What you need to do: The records below are to be restated word for word, with their images omitted.
---*---
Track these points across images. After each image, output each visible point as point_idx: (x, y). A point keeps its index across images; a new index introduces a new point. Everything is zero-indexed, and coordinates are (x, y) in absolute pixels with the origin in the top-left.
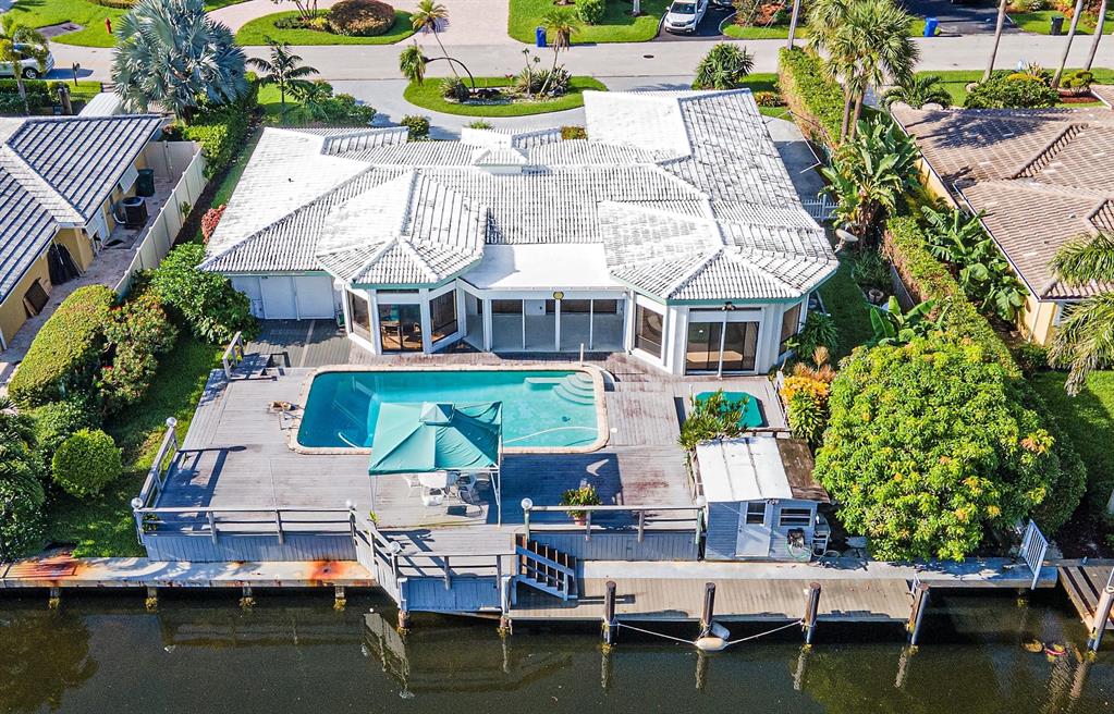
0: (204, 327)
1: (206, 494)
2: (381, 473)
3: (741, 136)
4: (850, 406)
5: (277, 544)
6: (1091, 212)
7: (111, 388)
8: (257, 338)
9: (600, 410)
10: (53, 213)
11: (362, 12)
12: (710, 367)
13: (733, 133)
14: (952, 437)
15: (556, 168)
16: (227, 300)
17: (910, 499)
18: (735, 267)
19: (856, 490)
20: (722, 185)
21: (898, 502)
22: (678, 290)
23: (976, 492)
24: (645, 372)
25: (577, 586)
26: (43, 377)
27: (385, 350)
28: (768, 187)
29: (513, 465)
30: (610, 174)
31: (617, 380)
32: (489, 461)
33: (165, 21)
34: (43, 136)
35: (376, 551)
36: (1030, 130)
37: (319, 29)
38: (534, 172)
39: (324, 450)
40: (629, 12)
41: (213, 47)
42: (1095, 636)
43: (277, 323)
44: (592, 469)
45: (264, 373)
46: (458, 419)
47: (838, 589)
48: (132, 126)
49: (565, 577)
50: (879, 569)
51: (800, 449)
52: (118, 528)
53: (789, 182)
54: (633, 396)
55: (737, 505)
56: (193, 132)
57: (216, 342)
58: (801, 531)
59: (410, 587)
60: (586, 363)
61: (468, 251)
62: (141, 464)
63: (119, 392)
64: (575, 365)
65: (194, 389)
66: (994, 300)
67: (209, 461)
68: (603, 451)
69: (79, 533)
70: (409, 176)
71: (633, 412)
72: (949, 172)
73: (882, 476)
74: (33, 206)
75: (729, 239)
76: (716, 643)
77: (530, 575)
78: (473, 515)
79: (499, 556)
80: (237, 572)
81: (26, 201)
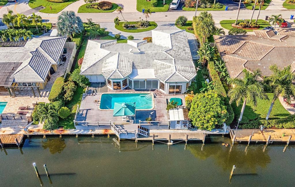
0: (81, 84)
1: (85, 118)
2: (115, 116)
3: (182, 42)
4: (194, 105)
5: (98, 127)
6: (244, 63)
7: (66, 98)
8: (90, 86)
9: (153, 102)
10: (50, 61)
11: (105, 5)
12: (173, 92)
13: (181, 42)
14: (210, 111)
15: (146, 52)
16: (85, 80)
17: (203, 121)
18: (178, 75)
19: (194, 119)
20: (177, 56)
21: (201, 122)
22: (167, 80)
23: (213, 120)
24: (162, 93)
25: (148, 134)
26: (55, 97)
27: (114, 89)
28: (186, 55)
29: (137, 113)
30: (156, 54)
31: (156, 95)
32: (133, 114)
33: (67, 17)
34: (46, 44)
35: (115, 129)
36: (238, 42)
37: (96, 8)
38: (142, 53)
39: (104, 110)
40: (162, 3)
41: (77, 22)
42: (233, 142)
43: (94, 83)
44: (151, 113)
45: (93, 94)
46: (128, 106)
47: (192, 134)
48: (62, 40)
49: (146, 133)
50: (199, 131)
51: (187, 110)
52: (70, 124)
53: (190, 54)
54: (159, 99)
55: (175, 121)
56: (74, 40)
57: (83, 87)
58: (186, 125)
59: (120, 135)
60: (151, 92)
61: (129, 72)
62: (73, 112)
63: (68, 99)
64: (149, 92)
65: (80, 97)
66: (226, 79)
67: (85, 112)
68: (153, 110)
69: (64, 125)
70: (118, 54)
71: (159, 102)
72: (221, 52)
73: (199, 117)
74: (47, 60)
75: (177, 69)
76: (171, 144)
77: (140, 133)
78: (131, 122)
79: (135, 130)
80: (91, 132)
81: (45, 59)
---*---
Answer for the task:
Track these points across images. After each image, output each visible point as point_idx: (x, y). A point keeps its index across images; a new index introduces a new point. Everything is zero-indexed, and coordinates are (x, y) in absolute pixels with the origin in the top-left.
0: (204, 327)
1: (206, 494)
2: (381, 473)
3: (741, 136)
4: (850, 406)
5: (277, 544)
6: (1091, 212)
7: (111, 388)
8: (257, 338)
9: (600, 410)
10: (53, 213)
11: (362, 12)
12: (710, 367)
13: (733, 133)
14: (952, 437)
15: (556, 168)
16: (227, 300)
17: (910, 499)
18: (735, 267)
19: (856, 490)
20: (722, 185)
21: (898, 502)
22: (678, 290)
23: (976, 492)
24: (645, 372)
25: (577, 586)
26: (43, 377)
27: (385, 350)
28: (768, 187)
29: (513, 465)
30: (610, 174)
31: (617, 380)
32: (489, 461)
33: (165, 21)
34: (43, 136)
35: (376, 551)
36: (1030, 130)
37: (319, 29)
38: (534, 172)
39: (324, 450)
40: (629, 12)
41: (213, 47)
42: (1095, 636)
43: (277, 323)
44: (592, 469)
45: (264, 373)
46: (458, 419)
47: (838, 589)
48: (132, 126)
49: (565, 577)
50: (879, 569)
51: (800, 449)
52: (118, 528)
53: (789, 182)
54: (633, 396)
55: (737, 505)
56: (193, 132)
57: (216, 342)
58: (801, 531)
59: (410, 587)
60: (586, 363)
61: (468, 251)
62: (141, 464)
63: (119, 392)
64: (575, 365)
65: (194, 389)
66: (994, 300)
67: (209, 461)
68: (603, 451)
69: (79, 533)
70: (409, 176)
71: (633, 412)
72: (949, 172)
73: (882, 476)
74: (33, 206)
75: (729, 239)
76: (716, 643)
77: (530, 575)
78: (473, 515)
79: (499, 556)
80: (237, 572)
81: (26, 201)
0: (81, 84)
1: (85, 118)
2: (115, 116)
3: (182, 42)
4: (194, 105)
5: (98, 127)
6: (244, 63)
7: (66, 98)
8: (90, 86)
9: (153, 102)
10: (50, 61)
11: (105, 5)
12: (173, 92)
13: (181, 42)
14: (210, 111)
15: (146, 52)
16: (85, 80)
17: (203, 121)
18: (178, 75)
19: (194, 119)
20: (177, 56)
21: (201, 122)
22: (167, 80)
23: (213, 120)
24: (162, 93)
25: (148, 134)
26: (55, 97)
27: (114, 89)
28: (186, 55)
29: (137, 113)
30: (156, 54)
31: (156, 95)
32: (133, 114)
33: (67, 17)
34: (46, 44)
35: (115, 129)
36: (238, 42)
37: (96, 8)
38: (142, 53)
39: (104, 110)
40: (162, 3)
41: (77, 22)
42: (233, 142)
43: (94, 83)
44: (151, 113)
45: (93, 94)
46: (128, 106)
47: (192, 134)
48: (62, 40)
49: (146, 133)
50: (199, 131)
51: (187, 110)
52: (70, 124)
53: (190, 54)
54: (159, 99)
55: (175, 121)
56: (74, 40)
57: (83, 87)
58: (186, 125)
59: (120, 135)
60: (151, 92)
61: (129, 72)
62: (73, 112)
63: (68, 99)
64: (149, 92)
65: (80, 97)
66: (226, 79)
67: (85, 112)
68: (153, 110)
69: (64, 125)
70: (118, 54)
71: (159, 102)
72: (221, 52)
73: (199, 117)
74: (47, 60)
75: (177, 69)
76: (171, 144)
77: (140, 133)
78: (131, 122)
79: (135, 130)
80: (91, 132)
81: (45, 59)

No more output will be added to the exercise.